What is expected
What is the number of lines in the material below that include the word "current"? Write that number and nothing more.

Task material
Segment Open

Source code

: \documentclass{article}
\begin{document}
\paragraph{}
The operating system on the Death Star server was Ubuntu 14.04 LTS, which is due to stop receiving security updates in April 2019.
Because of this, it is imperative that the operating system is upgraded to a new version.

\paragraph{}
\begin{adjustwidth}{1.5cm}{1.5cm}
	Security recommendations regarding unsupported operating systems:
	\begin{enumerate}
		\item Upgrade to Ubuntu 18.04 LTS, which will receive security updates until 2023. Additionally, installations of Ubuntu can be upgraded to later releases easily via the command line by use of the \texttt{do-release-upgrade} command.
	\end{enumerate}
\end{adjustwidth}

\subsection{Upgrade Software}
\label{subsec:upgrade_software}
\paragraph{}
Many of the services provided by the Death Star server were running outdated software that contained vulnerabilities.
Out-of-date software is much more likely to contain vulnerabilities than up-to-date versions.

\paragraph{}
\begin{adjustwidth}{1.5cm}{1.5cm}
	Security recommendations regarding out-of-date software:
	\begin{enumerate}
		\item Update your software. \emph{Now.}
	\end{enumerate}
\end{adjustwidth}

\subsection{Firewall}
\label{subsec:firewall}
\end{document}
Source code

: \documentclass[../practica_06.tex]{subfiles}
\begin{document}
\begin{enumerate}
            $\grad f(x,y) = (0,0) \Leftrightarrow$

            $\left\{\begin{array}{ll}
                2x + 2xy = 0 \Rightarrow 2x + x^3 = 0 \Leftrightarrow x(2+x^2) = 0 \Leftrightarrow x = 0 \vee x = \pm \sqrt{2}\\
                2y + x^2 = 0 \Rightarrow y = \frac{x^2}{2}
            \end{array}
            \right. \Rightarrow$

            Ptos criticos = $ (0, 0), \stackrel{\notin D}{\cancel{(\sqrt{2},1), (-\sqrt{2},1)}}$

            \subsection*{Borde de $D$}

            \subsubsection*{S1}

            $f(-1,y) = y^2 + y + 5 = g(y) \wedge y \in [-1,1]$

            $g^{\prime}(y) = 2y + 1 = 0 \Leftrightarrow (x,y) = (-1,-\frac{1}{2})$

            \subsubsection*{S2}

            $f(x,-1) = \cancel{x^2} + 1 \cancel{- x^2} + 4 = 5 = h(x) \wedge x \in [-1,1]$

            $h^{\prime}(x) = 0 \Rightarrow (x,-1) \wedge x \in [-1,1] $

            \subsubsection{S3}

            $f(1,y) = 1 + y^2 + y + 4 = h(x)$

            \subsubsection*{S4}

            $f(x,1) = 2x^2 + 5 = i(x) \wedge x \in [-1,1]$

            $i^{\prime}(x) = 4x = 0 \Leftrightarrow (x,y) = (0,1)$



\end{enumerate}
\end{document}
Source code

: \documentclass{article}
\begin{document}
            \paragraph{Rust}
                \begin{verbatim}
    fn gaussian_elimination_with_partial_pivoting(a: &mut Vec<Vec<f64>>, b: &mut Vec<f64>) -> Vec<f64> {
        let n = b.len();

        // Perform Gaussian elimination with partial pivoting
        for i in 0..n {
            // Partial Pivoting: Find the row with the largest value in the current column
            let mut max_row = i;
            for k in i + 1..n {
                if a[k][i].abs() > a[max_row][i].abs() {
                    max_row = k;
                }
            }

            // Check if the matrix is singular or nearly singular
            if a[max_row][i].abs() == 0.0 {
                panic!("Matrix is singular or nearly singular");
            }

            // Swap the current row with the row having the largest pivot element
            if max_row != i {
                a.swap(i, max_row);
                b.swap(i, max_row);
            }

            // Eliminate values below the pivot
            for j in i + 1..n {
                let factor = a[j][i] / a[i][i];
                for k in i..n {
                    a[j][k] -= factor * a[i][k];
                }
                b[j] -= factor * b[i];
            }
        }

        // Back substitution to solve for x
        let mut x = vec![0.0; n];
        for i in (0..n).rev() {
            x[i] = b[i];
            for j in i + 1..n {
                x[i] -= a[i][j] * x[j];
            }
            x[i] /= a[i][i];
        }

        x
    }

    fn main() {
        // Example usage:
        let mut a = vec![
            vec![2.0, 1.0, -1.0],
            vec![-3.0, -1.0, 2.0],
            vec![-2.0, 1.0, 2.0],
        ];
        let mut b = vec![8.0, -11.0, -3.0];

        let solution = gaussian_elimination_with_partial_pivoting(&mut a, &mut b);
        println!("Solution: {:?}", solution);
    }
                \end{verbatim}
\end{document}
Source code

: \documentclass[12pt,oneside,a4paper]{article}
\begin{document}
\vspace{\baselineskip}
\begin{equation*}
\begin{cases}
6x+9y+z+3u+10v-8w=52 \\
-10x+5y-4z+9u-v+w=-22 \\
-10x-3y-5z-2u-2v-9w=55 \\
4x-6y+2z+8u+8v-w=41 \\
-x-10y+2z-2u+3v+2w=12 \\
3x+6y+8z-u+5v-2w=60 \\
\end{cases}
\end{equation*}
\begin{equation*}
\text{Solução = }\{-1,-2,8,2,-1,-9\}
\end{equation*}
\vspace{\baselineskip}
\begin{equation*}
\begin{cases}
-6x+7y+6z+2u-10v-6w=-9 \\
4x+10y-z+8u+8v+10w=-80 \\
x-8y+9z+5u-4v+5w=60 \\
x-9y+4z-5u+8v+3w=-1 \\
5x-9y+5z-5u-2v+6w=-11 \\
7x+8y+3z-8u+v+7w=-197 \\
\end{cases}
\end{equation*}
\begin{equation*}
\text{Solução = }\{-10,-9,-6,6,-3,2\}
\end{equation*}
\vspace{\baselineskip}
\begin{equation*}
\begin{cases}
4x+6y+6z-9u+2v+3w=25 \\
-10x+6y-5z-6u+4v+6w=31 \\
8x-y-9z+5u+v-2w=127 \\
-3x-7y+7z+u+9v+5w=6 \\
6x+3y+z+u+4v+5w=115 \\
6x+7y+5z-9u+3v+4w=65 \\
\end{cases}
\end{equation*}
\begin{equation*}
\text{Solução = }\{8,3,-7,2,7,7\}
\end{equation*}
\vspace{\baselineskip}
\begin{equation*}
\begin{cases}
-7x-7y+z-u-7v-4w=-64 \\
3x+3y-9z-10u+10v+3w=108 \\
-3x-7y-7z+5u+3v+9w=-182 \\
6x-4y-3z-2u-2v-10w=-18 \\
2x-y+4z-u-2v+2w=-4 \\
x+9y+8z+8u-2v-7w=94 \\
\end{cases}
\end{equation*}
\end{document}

Segment Closed

Output of the task
2